Buffer is a tool that allows you to schedule your tweets in advance. You can also connect Buffer to your bit.ly account so links used can be included in your overall analytics. Although Buffer provides its own measures on click-through counts this can contradict what appears in bit.ly. This service is free but also has paid upgrade options available that provide more detailed analytics.
Google Scholar Citation Profile
You can set up a profile with Google Scholar based on your publication record. The metrics provided by this service include a citation count, h-index and i10-index. When someone searches your name using Google Scholar your profile will appear at the top before any of the citations. This provides a quick way to separate your articles from someone else who has the same name as you.
Google Feedburner for RSS feeds
If you maintain your own web site and use RSS feeds to announce new postings you can also collect statistics on how many times your article is clicked on. Feedburner, recently acquired by Google provides one way to measure this. You enter your RSS feed ULR and a report is generate, which can be saved in CVS format.
Journal article download statistics
Many journals provide statistics on the number of downloads of articles. Keep track of those associated with your publication by visiting the site. For example, BioMed Central (BMC) maintains an access count of the last 30 days, one year and all time for each of your publications.
Other means of contributing to the knowledge base in your field include participating on web-based forums or web sites such as Quora. Quora provides threaded discussions on topics and allows participants to both generate and respond to the question. Other users vote on your responses and points are accrued. If you want another user to answer your question you must “spend” some of your points. Providing a link to your public profile on Quora on your CV will demonstrate another form of contribution to your field.
Paper.li is a free service that curates content and renders it in a web-based format. The focus of my Paper.li is the use of technology in Canadian Healthcare. I have also created a page that appears at my web site. Metrics on the number of times your paper has been shared via Facebook, Twitter, Google + and Linked are available. This service is free.
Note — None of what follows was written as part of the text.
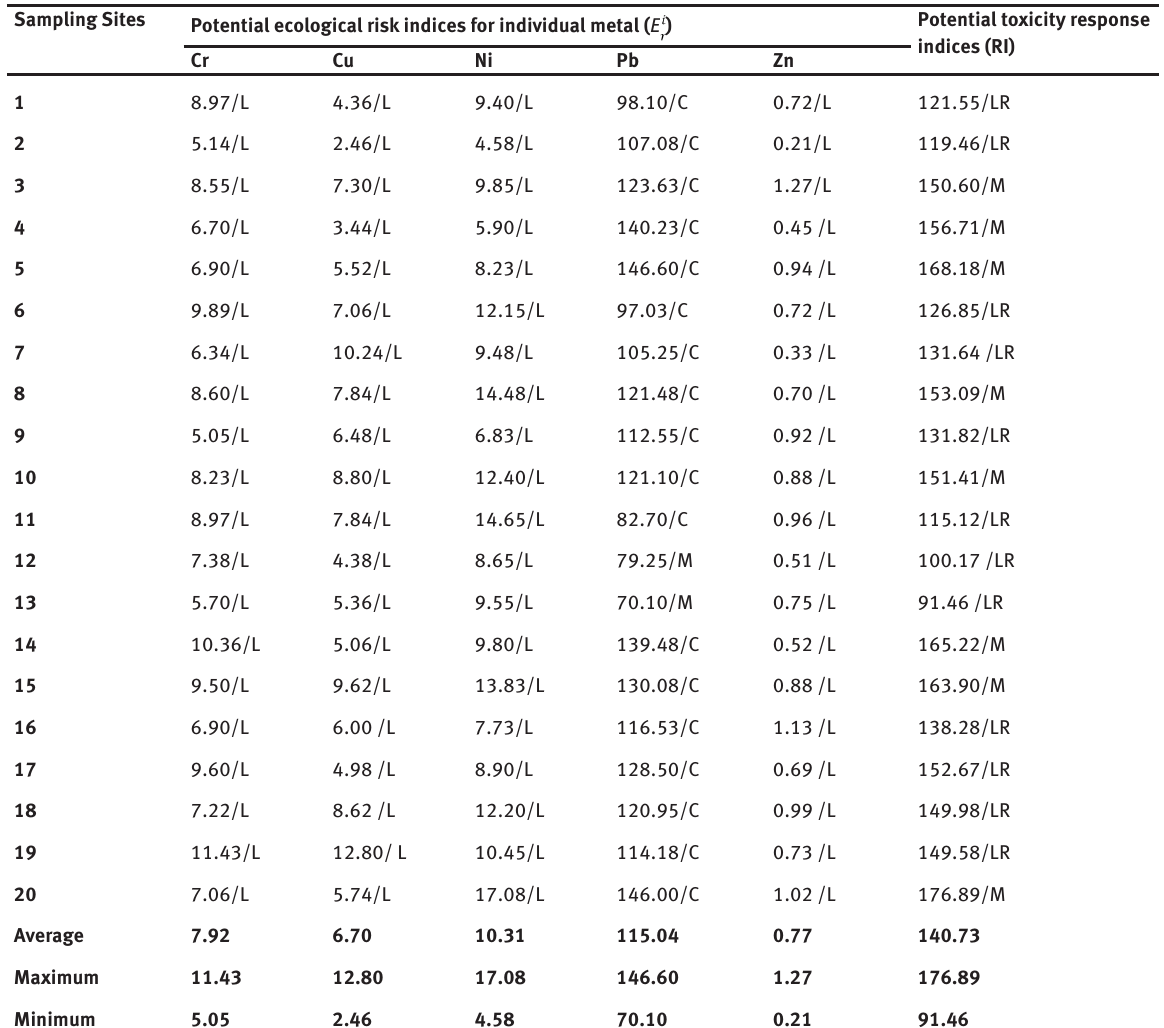
Table 7: Potential ecological risk index ( E ) and potential toxicity response Indices (RI) of heavy metals. Sampling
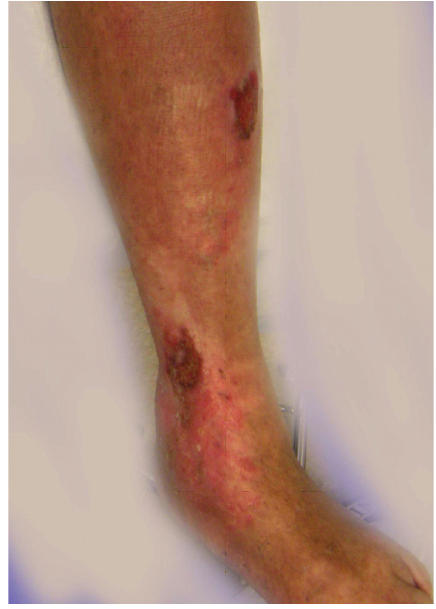
Figure 1: Large nonhealing leg ulcers.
Twylah is similar to paper.li in that it takes content and displays it in a newspaper format except it uses your Twitter feed. There is an option to create a personalized page. I use tweets.lauraogrady.ca. I also have a Twylah widget at my web site that shows my trending tweets in a condensed magazine layout. It appears in the side bar. This free service does not yet provide metrics but can help increase your tweet reach. If you create a custom link for your Twylah page you can keep track of how many people visit it.
Analytics for your web site
Log file analysis
If you maintain your own web site you can use a variety of tools to capture and analyze its use. One of the most popular applications is Google Analytics. If you are using a content management system such as WordPress there are many plug-ins that will add the code to the pages at your site and produce reports. WordPress also provides a built-in analytic available through its dashboard.
If you have access to the raw log files you could use a shareware log file program or the open source tool Piwik. These tools will provide summaries about what pages of your site are visited most frequently, what countries the visitors come from, how long visitors remain at your site and what search terms are used to reach your site.
All of this information should be included in the annual report you prepare for your department and your tenure application. This will increase awareness of altmetrics and improve our ability to have these efforts “count” as contributions in your field.